Brano fornito:
L'approfondimento

Suicidio, nel post pandemia sempre più richieste di aiuto: i pericoli del dolore muto

Suicidio, nella prima metà del 2021 quasi 3mila persone si sono rivolte al Telefono Amico perché pensavano a un gesto estremo, o preoccupate per il possibile suicidio di un proprio caro. Perché?

Se si digita la parola suicidio su Google, il più noto motore di ricerca, il risultato è il seguente

suicidio

Aiuto. Chiedere aiuto è l’unica soluzione per non arrendersi.
Nessuno può realmente conoscere i sentimenti, le emozioni e i disagi più profondi che vive una persona che pensa al suicidio o che, nei peggiori casi, quel suicidio lo mette in atto.
Possiamo provare a comprenderli, tentare di immedesimarci… ma c’è bisogno di un aiuto e, in molti casi, il tempo per aiutare è poco. Potrebbe trattarsi anche di frazioni di secondi.
Spesso è inutile anche chiedersi “Perché?”.

Consegne dell'esercizio:
**a.** Riscrivi tutto il brano sul suicidio da "Suicidio, nel post" giù fino a "per non arrendersi.", sostituendo "Telefono Amico" con "servizio di ascolto".
**b.** Indica se ciascuna affermazione concorda con il brano sul suicidio, rispondendo sì o no e citando le parole decisive: (i) nella prima metà del 2021 quasi 3mila persone si sono rivolte al Telefono Amico; (ii) il tempo per aiutare chi pensa al suicidio è sempre abbondante; (iii) Google viene presentato come il più noto motore di ricerca.

Dati raccolti:
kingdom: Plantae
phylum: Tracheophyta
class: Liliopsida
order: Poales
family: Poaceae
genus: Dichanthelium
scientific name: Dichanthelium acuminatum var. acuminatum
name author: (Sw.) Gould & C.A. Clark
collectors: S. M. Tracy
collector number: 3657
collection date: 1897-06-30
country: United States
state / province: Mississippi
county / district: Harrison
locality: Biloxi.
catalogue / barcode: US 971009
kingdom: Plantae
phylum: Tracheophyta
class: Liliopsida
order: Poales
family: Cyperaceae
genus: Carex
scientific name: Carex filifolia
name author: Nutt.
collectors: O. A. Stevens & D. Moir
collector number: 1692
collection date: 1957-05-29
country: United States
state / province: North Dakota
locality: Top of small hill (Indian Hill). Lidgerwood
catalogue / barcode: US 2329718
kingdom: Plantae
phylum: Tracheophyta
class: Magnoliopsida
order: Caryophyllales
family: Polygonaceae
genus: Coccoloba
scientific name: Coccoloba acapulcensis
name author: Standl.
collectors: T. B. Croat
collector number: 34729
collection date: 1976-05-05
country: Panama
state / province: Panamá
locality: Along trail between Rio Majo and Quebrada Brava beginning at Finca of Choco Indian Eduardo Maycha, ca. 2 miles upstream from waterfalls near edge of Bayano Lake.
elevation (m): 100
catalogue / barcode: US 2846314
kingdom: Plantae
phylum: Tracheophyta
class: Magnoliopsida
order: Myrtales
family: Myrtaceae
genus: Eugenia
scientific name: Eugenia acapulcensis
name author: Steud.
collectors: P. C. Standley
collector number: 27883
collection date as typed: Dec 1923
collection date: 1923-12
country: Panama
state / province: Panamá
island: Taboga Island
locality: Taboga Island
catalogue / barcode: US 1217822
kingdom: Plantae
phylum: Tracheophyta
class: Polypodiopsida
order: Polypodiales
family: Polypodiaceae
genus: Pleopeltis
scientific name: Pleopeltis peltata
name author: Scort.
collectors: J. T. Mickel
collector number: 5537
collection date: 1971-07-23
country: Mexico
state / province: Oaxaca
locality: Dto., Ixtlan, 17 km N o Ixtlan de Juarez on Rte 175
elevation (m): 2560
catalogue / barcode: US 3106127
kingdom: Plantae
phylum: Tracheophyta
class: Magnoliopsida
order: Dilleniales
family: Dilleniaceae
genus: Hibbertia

Soluzioni delle consegne:
**a.**
Suicidio, nel post pandemia sempre più richieste di aiuto: i pericoli del dolore muto

Suicidio, nella prima metà del 2021 quasi 3mila persone si sono rivolte al servizio di ascolto perché pensavano a un gesto estremo, o preoccupate per il possibile suicidio di un proprio caro. Perché?

Se si digita la parola suicidio su Google, il più noto motore di ricerca, il risultato è il seguente

suicidio

Aiuto. Chiedere aiuto è l’unica soluzione per non arrendersi.

**b.**
(i) Sì: "nella prima metà del 2021 quasi 3mila persone si sono rivolte al Telefono Amico".
(ii) No: "in molti casi, il tempo per aiutare è poco".
(iii) Sì: "Google, il più noto motore di ricerca".